“De mortuis nihil nisi bonum …” “Of the dead speak aught but good.”
The ancient admonition seems the only way to hedge the reflection that as bad as Citi’s problems are, how much worse might they have been had Walter Wriston still been running the bank. It was the late Citibank CEO who, when he took over from George Moore in 1967, contrived to implant the go-go gene in the venerable institution’s DNA. Of course, it could have been worse. Wriston liked to boast that two presidents had offered him the Treasury secretaryship. Just imagine …
It was Walter (“Countries don’t go broke”) Wriston who pushed ahead in petrodollar lending, which effectively minted/printed billions of offshore dollars without the by-your-leave of the Fed. These dollars eventually found their way home (it is a tenet of faith with me that currencies are like Atlantic salmon; they always make their way back to the tributary in which they were spawned) and hello, Paul Volcker! In 1986, I even wrote a thriller, The Ropespinner Conspiracy (available online for $0.01 plus postage) that posited a Soviet “economic mole” introduced into the U.S. financial system to destroy it by doing exactly what Wriston and Citi were up to.

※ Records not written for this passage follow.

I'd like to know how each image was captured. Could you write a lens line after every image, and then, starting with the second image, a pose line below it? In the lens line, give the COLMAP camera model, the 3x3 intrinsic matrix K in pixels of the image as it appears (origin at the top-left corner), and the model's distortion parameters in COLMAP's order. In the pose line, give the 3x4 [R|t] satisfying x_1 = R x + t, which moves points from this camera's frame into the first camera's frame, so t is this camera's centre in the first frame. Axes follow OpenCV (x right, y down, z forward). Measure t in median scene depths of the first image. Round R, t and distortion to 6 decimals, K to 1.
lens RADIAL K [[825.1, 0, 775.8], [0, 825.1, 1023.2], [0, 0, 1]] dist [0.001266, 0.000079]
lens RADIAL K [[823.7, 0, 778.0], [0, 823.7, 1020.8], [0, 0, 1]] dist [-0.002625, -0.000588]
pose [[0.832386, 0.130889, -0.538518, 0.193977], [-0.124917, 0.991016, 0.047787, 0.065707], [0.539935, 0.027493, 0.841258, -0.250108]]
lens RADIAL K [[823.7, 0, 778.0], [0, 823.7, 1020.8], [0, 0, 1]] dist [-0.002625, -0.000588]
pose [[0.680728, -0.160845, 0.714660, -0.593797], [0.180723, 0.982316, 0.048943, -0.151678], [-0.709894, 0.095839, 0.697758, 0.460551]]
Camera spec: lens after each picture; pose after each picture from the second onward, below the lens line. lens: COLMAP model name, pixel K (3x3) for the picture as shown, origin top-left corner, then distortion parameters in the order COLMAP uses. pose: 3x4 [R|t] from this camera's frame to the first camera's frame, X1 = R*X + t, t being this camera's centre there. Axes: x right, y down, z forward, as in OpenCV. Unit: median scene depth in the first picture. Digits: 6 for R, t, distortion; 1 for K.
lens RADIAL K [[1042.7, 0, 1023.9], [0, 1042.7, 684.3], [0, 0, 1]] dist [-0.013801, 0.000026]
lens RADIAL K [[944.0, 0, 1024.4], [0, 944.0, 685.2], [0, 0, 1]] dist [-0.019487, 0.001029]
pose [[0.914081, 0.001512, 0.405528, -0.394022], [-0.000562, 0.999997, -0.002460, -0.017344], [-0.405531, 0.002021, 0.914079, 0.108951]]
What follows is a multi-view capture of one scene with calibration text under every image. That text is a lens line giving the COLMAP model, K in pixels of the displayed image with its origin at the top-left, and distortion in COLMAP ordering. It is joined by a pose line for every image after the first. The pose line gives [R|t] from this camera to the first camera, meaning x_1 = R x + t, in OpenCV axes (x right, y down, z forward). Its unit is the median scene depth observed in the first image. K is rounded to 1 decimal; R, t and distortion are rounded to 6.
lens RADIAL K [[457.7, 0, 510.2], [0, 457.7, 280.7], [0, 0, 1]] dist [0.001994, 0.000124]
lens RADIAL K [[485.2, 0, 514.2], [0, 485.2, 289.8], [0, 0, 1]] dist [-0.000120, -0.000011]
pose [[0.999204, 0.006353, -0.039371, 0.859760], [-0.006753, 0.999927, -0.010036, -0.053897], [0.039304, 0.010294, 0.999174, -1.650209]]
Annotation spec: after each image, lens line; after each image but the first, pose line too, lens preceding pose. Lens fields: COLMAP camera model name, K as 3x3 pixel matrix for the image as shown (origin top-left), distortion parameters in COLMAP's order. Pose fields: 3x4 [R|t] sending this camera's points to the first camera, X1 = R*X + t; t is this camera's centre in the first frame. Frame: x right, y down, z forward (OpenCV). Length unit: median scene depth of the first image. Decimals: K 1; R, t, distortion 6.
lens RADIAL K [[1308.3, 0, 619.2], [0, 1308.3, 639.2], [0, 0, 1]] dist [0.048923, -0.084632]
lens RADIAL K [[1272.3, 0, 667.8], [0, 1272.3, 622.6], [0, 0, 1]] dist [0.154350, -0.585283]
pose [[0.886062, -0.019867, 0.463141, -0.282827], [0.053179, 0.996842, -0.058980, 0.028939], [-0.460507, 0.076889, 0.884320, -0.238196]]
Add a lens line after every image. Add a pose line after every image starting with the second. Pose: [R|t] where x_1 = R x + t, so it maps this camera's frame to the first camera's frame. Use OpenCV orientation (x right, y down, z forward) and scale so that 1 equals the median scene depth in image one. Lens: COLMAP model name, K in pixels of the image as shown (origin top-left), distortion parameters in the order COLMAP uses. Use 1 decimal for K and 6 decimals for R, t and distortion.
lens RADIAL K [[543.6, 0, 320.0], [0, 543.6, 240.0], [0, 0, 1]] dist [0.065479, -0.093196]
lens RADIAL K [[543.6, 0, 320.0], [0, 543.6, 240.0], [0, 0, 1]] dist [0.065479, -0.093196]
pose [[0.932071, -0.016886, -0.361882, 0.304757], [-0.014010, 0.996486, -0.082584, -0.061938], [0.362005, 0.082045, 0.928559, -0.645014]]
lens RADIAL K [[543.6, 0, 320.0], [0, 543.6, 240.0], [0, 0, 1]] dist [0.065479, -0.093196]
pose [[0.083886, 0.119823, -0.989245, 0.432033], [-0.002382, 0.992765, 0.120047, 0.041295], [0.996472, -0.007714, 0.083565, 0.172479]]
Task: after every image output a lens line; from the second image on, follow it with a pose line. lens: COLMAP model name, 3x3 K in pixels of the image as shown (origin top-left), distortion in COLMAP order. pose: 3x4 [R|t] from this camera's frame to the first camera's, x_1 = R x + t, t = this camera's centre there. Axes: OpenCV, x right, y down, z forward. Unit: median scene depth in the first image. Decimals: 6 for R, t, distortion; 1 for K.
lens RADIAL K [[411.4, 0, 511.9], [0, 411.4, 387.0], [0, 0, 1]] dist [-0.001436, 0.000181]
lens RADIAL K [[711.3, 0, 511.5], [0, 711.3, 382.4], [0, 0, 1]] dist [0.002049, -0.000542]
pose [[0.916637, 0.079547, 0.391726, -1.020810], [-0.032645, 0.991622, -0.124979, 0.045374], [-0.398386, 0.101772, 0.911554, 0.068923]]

Now Citi is playing out the inescapable endgame of the Wriston-Weill (an amateur Wriston) legacy. It’s like a rigged baccarat game with the taxpayer holding the bank. How it will play out, knows God. One thing I am convinced of. Having watched Vikram Pandit on Charlie Rose (and you can, too, either on Charlie’s Web site or on YouTube), I have no doubt he’s unequal to the task—to put it about as kindly as I can.
And now BofA has done a degree-of-difficulty 9.8 full gainer into the soup, which had to be inevitable in a multibillion dollar deal (acquisition of Merrill Lynch) cobbled over a weekend under the gun. While it’s kind of fun to watch the Blowhard of Charlotte (I am no fan of Ken Lewis) squirm, this hits all of us so, schadenfreude will just have to wait its turn.
What to do, what to do, what to do?
One thing that strikes me about the way the present mess/crisis is being dealt with is how little imagination has been deployed. I never expected much from Henry Paulson, who comes across in Charlie Ellis’ extensive history of Goldman Sachs as mainly a smile-and-a-handshake guy and a ruthless office politician.
Now it’s reported that Mr. Paulson and F.D.I.C. suprema Sheila Bair are looking into some kind of “aggregator bank” to buy toxic assets off bank balance sheets. I have a kind of wild idea that might make this notion interesting.
One of the problems with the “global” crisis is that it isn’t being addressed globally. Washington, London, Brussels, Moscow, Tokyo, Riyadh, Beijing, Canberra: Each is doing its own thing. Nothing’s in sync. I think it would do wonders if some semblance of unity and cooperation could be implemented.
So, start with a few realistic givens: China has upward of a trillion dollars of U.S. Treasuries. In today’s markets, a holding on this scale could not be liquidated to any significant degree without horrific losses or a U.S. default—which would be the end of the world.
Yields on treasuries have drastically shrunk. Returns are virtually negligible.
The best thing that could happen to China’s domestic economy would be the recovery of the U.S. economy. By now, the latter has been so “consumerized” that only by restoring the confidence and creditworthiness of the consumer, and all who sail in him/her—mainly lenders—can a recovery be accomplished.
So here’s my idea:
Beijing and Washington would organize a joint U.S.-China “covered” fund that would start life underpinned by a trust fund into which China would put, say, $500 billion of its U.S. Treasuries in return for an equal face amount of trust certificates carrying a better interest rate than the underlying treasuries.
This fund would make/purchase loans in the U.S. by exchanging its own debt securities (backed by the treasuries contributed by Beijing) with holders of toxic CDOs, etc., on some rational value basis. Bang for the buck would be doubled: The money-good trust certificates exchanged for “toxic” assets would count as balance-sheet capital, while doubtful assets would be removed from balance sheets. Pricing would, of course, be crucial—but then it always has been, right from the outset of the present crisis. As a way of making sure that this new capital goes where it belongs—to the retail level of credit—participating institutions would agree to increase their loan books by, say, 10 percent per annum.
Profits would be split 60-40 between the U.S. taxpayer and China, which would also receive interest. If necessary, an equity feature might be incorporated. And, incidentally, the way to deal with the question of “bank nationalization” is for Uncle Sam to agree that, when and if the time comes, equity stakes received in consequence of bailouts will be offered via rights to the then-stockholders of the affected institutions and their successors.
Most important, the recovery effort would be globalized, what with Beijing and Washington each putting a shoulder to the wheel. This, more than anything, is what the world needs to see.